In one of several (pretty outrageous) notes to conductors in the score of his Roméo et Juliette, Berlioz states that “the average listener has no imagination” and, as a result of this, the sixth movement of the work should be cut in 99 per cent of performances. Thankfully, no music was missing from this performance of the work by the Philharmonia under Esa-Pekka Salonen, which opened their 2013/14 season, though some fussy lighting from David Holmes suggested they, too, felt the audience couldn’t deal with the music solely on its own terms.
Berlioz’s dramatic symphony presents huge challenges to any chorus, and whilst there were moments of instability and imprecision – particularly in the fiendishly highly off-stage male chorus which opens the “Scene d’amour” – there was also plenty for the Philharmonia Chorus to be proud of. In the Prologue, a small semi-chorus made up of young singers brought drama to their recitative-like passages. At times they seemed underpowered, but they always displayed musical understanding, relishing the pungent suspensions at the sigh of “Hélas!”
Some of the most exciting playing of the evening came in the purely orchestral second movement, where Salonen proved himself yet again to be a master of pacing. The wild dance of the “Grande fête chez Capulet” was set up perfectly and each of the subsequent gear-changes was exhilarating, particularly the manic rising sequences in the strings towards the end.
In contrast, the “Scène d’amour” which followed never really achieved its full potential; the opening felt rushed, with throwaway violin figuration and a lack of tenderness. Salonen did draw intensely expressive playing from the strings – squeezing every last drop of tone from the cellos in their statements of the love theme – though later his rubato seemed overly fussy. Whilst dynamic contrasts were well handled, if more risks had been taken in the quieter moments these contrasts would have been even more vivid.
After a slightly pedestrian start, the Queen Mab scherzo really came alive in the Allegretto section with its ghostly string harmonics. Impressive, too, was the clarity and drive Salonen brought to the unbelievably inventive passage towards the movement’s end, which seemed to prefigure minimalism in its chugging rhythms, raucous horn and bassoon notes, high, sparkling harps and antique cymbals.
Earlier, tenor Paul Groves – not helped by some shaky playing in the winds – had made heavy work of his frantic patter describing Mab’s exploits – tripping over words and never really establishing the charisma that the music needed. With her communicative delivery and sensitive word-painting mezzo Christianne Stotijin fared much better, establishing an intimate rapport with the accompanying harpist.
Things really took off in “Romeo at the Tomb of the Capulets” with muscular strings and incisive brass.

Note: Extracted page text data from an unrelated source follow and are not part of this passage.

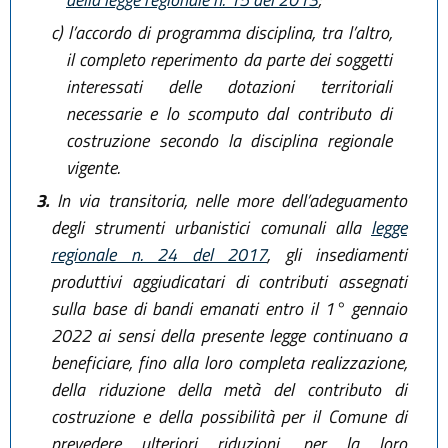
c)
l’accordo di programma disciplina, tra l’altro,
il completo reperimento da parte dei soggetti
interessati delle dotazioni territoriali
necessarie e lo scomputo dal contributo di
costruzione secondo la disciplina regionale
vigente.
3.
In via transitoria, nelle more dell’adeguamento
degli strumenti urbanistici comunali alla
legge
regionale n. 24 del 2017
, gli insediamenti
produttivi aggiudicatari di contributi assegnati
sulla base di bandi emanati entro il 1° gennaio
2022 ai sensi della presente legge continuano a
beneficiare, fino alla loro completa realizzazione,
della riduzione della metà del contributo di
costruzione e della possibilità per il Comune di
prevedere ulteriori riduzioni, per la loro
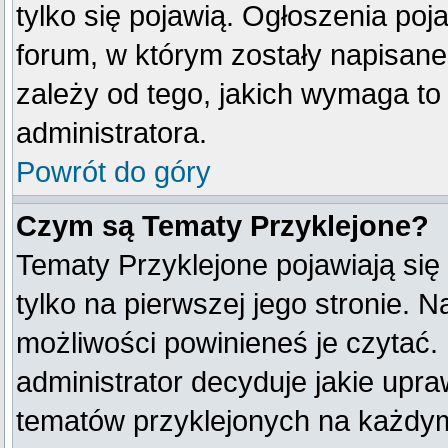
tylko się pojawią. Ogłoszenia poj
forum, w którym zostały napisan
zależy od tego, jakich wymaga t
administratora.
Powrót do góry
Czym są Tematy Przyklejone?
Tematy Przyklejone pojawiają się
tylko na pierwszej jego stronie. 
możliwości powinieneś je czytać.
administrator decyduje jakie upr
tematów przyklejonych na każdy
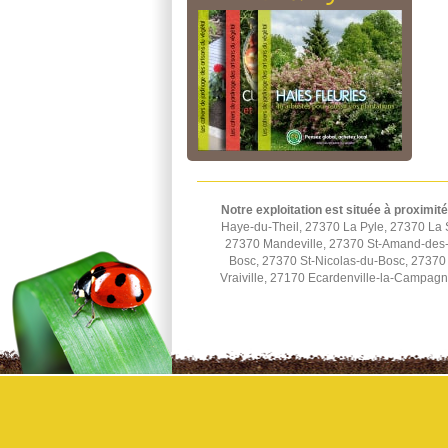
Notre exploitation est située à proximité
Haye-du-Theil, 27370 La Pyle, 27370 La 
27370 Mandeville, 27370 St-Amand-des-H
Bosc, 27370 St-Nicolas-du-Bosc, 27370 
Vraiville, 27170 Ecardenville-la-Campag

The following “Invocation” featured some incredibly sensitive clarinet playing from guest principal Matthew Hunt, whose impressive tonal range made his exposed unaccompanied solo one of the concert’s highlights.
In the Finale, the Philharmonia Chorus seemed at its most secure and rehearsed. Gerald Finley brought gravity and pathos to the Air before the Salonen brought everything together in a final chorus of impressive grandeur.